▶ TASK BRIEF
Please repeat the whole listing exactly, but leave out any picture it holds.

▶ RECORDED INFORMATION
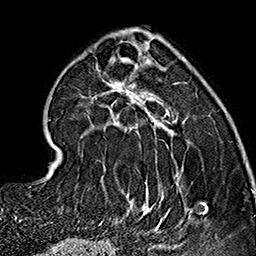
Breast MRI (dynamic contrast-enhanced), one axial slice. Cropped to one breast. Dynamic contrast-enhanced series, time point 2 of 7 at this slice position (early post-contrast). 1.5 T. TE 2.7 ms, TR 5.1 ms. 1 mm slice thickness. 256 × 256 image matrix, field of view 178 × 178 mm. Female patient.
Structures marked on this image (semi-automatic segmentation, software-assisted and operator-edited):
- enhancing-tissue mask used for the functional tumour volume (all voxels passing the contrast-enhancement thresholds inside the analysis volume; usually the tumour): box from (x=58, y=35) to (x=206, y=234) px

▶ ANSWER FOR THIS EXERCISE
Breast MRI (dynamic contrast-enhanced), one axial slice. Cropped to one breast. Dynamic contrast-enhanced series, time point 2 of 7 at this slice position (early post-contrast). 1.5 T. TE 2.7 ms, TR 5.1 ms. 1 mm slice thickness. 256 × 256 image matrix, field of view 178 × 178 mm. Female patient.
Structures marked on this image (semi-automatic segmentation, software-assisted and operator-edited):
- enhancing-tissue mask used for the functional tumour volume (all voxels passing the contrast-enhancement thresholds inside the analysis volume; usually the tumour): box from (x=58, y=35) to (x=206, y=234) px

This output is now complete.